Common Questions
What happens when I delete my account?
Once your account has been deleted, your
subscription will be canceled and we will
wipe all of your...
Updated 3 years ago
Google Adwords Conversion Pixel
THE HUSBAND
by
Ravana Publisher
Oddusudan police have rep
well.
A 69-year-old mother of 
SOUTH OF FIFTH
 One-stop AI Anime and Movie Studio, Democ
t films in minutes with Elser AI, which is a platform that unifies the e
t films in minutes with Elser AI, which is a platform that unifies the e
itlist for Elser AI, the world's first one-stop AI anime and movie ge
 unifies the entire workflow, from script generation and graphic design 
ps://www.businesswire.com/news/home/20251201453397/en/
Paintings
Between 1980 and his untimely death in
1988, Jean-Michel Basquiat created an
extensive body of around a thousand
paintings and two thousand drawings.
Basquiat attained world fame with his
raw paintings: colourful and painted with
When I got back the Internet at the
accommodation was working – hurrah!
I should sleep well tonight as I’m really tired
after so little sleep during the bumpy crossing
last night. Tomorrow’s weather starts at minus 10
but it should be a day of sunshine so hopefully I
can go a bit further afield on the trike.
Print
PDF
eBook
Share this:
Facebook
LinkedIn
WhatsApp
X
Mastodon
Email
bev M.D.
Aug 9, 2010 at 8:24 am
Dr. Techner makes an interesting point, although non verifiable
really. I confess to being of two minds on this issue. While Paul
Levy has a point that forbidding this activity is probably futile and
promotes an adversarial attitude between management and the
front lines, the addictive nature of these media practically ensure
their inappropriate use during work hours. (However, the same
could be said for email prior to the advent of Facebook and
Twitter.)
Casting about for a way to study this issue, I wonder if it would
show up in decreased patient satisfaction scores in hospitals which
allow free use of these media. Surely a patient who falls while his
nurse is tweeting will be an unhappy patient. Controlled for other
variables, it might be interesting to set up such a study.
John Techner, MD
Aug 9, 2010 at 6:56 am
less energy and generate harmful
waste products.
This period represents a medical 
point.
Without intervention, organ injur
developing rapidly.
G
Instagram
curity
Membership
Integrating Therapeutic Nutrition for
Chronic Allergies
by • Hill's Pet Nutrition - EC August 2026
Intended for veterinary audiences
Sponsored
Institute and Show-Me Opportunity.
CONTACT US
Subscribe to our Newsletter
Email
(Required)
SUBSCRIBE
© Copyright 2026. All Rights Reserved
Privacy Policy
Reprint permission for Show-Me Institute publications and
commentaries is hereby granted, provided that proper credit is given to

### [EXERCISE REQUIREMENTS]
The answer is every entry, copied word for word.

### [OUTPUT OF THE EXERCISE]
Common Questions
What happens when I delete my account?
Once your account has been deleted, your
subscription will be canceled and we will
wipe all of your...
Updated 3 years ago
Google Adwords Conversion Pixel
THE HUSBAND
by
Ravana Publisher
Oddusudan police have rep
well.
A 69-year-old mother of 
SOUTH OF FIFTH
 One-stop AI Anime and Movie Studio, Democ
t films in minutes with Elser AI, which is a platform that unifies the e
t films in minutes with Elser AI, which is a platform that unifies the e
itlist for Elser AI, the world's first one-stop AI anime and movie ge
 unifies the entire workflow, from script generation and graphic design 
ps://www.businesswire.com/news/home/20251201453397/en/
Paintings
Between 1980 and his untimely death in
1988, Jean-Michel Basquiat created an
extensive body of around a thousand
paintings and two thousand drawings.
Basquiat attained world fame with his
raw paintings: colourful and painted with
When I got back the Internet at the
accommodation was working – hurrah!
I should sleep well tonight as I’m really tired
after so little sleep during the bumpy crossing
last night. Tomorrow’s weather starts at minus 10
but it should be a day of sunshine so hopefully I
can go a bit further afield on the trike.
Print
PDF
eBook
Share this:
Facebook
LinkedIn
WhatsApp
X
Mastodon
Email
bev M.D.
Aug 9, 2010 at 8:24 am
Dr. Techner makes an interesting point, although non verifiable
really. I confess to being of two minds on this issue. While Paul
Levy has a point that forbidding this activity is probably futile and
promotes an adversarial attitude between management and the
front lines, the addictive nature of these media practically ensure
their inappropriate use during work hours. (However, the same
could be said for email prior to the advent of Facebook and
Twitter.)
Casting about for a way to study this issue, I wonder if it would
show up in decreased patient satisfaction scores in hospitals which
allow free use of these media. Surely a patient who falls while his
nurse is tweeting will be an unhappy patient. Controlled for other
variables, it might be interesting to set up such a study.
John Techner, MD
Aug 9, 2010 at 6:56 am
less energy and generate harmful
waste products.
This period represents a medical 
point.
Without intervention, organ injur
developing rapidly.
G
Instagram
curity
Membership
Integrating Therapeutic Nutrition for
Chronic Allergies
by • Hill's Pet Nutrition - EC August 2026
Intended for veterinary audiences
Sponsored
Institute and Show-Me Opportunity.
CONTACT US
Subscribe to our Newsletter
Email
(Required)
SUBSCRIBE
© Copyright 2026. All Rights Reserved
Privacy Policy
Reprint permission for Show-Me Institute publications and
commentaries is hereby granted, provided that proper credit is given to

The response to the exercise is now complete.